The Turkish presidential office says Recep Tayyip Erdogan spoke with his Russian counterpart Vladimir Putin by phone and said his country is willing to mediate the standoff at the Ukraine's Zaporizhzhia nuclear plant.
The presidential office released a statement after the two leaders talked on Saturday. It said the Turkish president offered to take on the role of facilitator, as he did for the Ukrainian grain deal.
The Russian presidential office said the two leaders agreed to strengthen bilateral cooperation in sectors such as energy and economy.

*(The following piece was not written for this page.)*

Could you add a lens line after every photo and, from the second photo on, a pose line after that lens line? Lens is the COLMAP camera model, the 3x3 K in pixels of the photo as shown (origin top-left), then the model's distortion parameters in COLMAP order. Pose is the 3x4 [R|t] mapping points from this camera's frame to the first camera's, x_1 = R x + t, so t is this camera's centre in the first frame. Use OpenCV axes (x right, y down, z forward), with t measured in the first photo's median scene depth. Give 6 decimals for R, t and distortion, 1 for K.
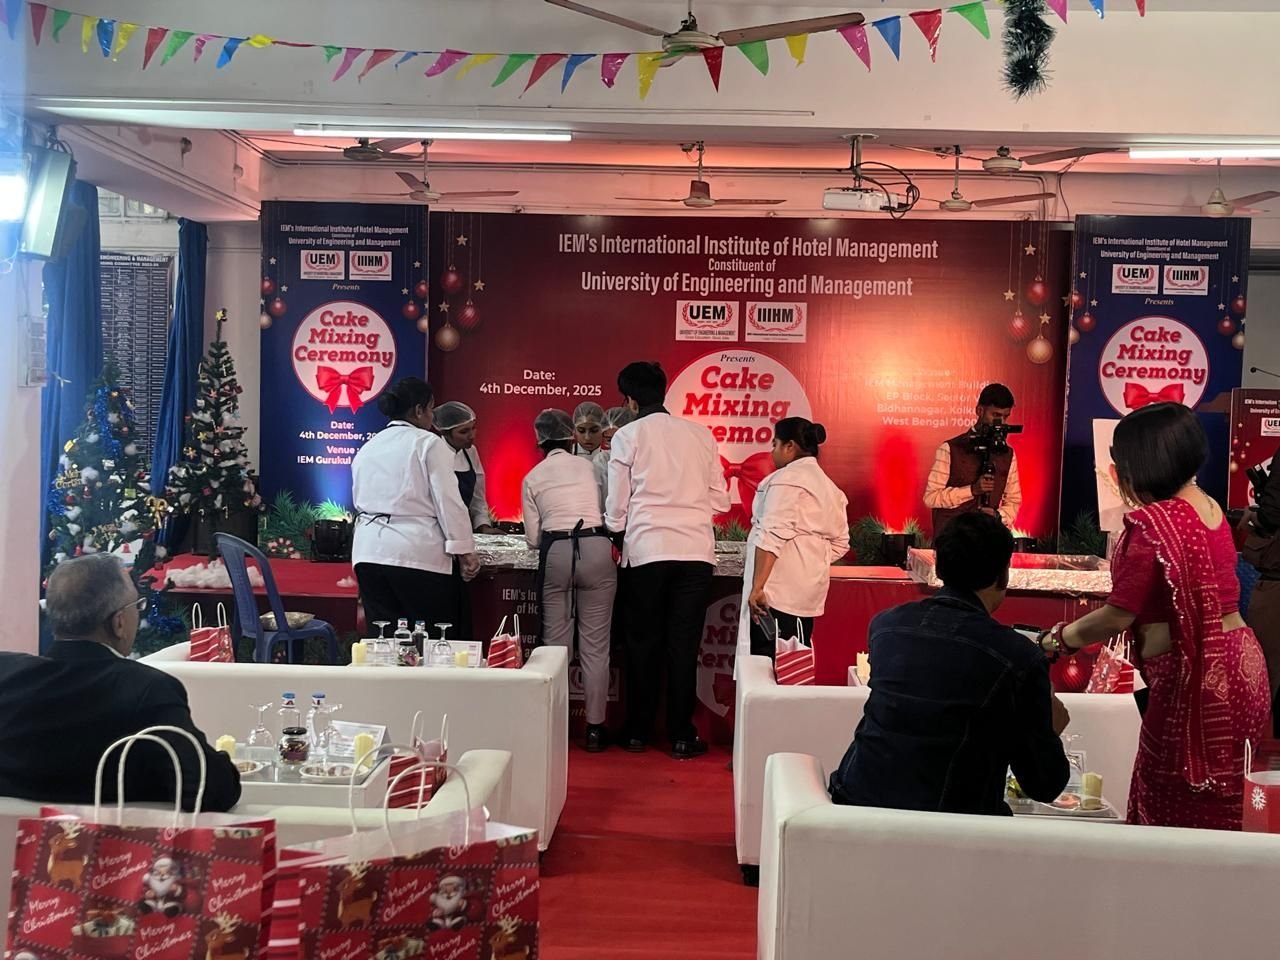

It also said Erdogan expressed condolences on the death of the last Soviet leader, Mikhail Gorbachev, whose funeral was held on Saturday.
IAEA to keep experts at Zaporizhzhia Plant
The International Atomic Energy Agency says it plans to keep experts on hand as a permanent presence at the Zaporizhzhia nuclear plant. The facility is controlled by the Russian military.
IAEA Director-General Rafael Grossi made the announcement in a press conference in Vienna after returning from a visit to the plant.
He said he left six inspectors behind to assess the damage. He says two of them will provide a "permanent presence."
Ukraine's state nuclear power company said the IAEA would struggle to make an "impartial assessment." It said the team wasn't allowed to enter the crisis center, where Russian troops are stationed.
The effectiveness of any monitoring at the plant is in doubt, as fighting continues nearby.
Meanwhile, the new school year in Ukraine is underway.
In-person classes have resumed at some schools, which face numerous changes and challenges.
In the town of Bucha near Kyiv, many civilians were found dead early in the conflict. Children are feeling anxious and traumatized.
A doctor said, "an increasing number of children are suffering from stress. It's better keeping children away from such an environment to help them get better".
The southern region of Kherson is largely controlled by Russian forces. Schoolchildren wave Russian flags.
A member of pro-Russian group said, " Ukrainian leaders are trying to rewrite their history and teach it to the children".
There's been an official announcement that Russian soldiers will remove all books from school libraries on Ukraine's history and military. They'll distribute textbooks on Russian language and history instead.A school principal says he was told to offer Russian-style education, but has resisted.
In late August, Ukraine launched an offensive to take back Russian-controlled areas around Kherson.